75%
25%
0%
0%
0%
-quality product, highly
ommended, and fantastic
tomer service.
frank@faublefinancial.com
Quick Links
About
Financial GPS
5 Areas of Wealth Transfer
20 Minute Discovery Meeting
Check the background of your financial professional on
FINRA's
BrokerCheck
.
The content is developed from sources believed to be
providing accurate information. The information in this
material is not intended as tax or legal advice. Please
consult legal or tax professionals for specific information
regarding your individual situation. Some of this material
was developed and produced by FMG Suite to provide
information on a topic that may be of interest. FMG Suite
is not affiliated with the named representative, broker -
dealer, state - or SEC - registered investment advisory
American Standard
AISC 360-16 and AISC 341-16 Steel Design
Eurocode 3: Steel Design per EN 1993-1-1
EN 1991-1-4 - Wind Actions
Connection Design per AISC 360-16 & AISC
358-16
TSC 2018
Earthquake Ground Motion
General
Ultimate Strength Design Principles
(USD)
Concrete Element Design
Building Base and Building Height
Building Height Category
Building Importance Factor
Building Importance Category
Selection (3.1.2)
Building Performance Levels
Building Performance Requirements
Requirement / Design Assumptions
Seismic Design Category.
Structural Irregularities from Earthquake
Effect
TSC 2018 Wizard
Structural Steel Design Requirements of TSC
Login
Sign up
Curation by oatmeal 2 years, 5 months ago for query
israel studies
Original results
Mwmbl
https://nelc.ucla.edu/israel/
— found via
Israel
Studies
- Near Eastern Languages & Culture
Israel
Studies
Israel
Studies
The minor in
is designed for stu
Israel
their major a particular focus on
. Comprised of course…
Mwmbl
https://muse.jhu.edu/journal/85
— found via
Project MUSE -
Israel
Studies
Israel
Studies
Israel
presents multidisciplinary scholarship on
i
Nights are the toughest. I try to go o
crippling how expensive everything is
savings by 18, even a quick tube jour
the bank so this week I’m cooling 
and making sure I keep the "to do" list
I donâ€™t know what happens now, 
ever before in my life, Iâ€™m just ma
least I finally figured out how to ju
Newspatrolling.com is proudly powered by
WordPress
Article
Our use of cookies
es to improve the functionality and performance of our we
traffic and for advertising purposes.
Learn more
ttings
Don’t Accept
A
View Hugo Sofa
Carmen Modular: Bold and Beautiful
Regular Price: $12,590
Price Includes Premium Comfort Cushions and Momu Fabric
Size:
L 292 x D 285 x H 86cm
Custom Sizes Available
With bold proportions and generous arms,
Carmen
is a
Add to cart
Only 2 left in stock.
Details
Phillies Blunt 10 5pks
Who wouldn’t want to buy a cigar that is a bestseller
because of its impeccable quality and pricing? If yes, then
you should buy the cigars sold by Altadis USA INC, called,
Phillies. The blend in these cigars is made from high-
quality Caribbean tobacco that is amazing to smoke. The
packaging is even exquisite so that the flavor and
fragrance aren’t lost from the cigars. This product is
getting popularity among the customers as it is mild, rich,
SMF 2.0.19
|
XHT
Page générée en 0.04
= = =
» AIM OF THE TASK
Where the listing above reaches the line that contains "20 Minute Discovery Meeting", start retyping, and finish with the line that contains "AISC 360-16 and AISC 341-16 Steel Design"; reproduce those lines exactly and no others.

» RESULT OF THE TASK
20 Minute Discovery Meeting
Check the background of your financial professional on
FINRA's
BrokerCheck
.
The content is developed from sources believed to be
providing accurate information. The information in this
material is not intended as tax or legal advice. Please
consult legal or tax professionals for specific information
regarding your individual situation. Some of this material
was developed and produced by FMG Suite to provide
information on a topic that may be of interest. FMG Suite
is not affiliated with the named representative, broker -
dealer, state - or SEC - registered investment advisory
American Standard
AISC 360-16 and AISC 341-16 Steel Design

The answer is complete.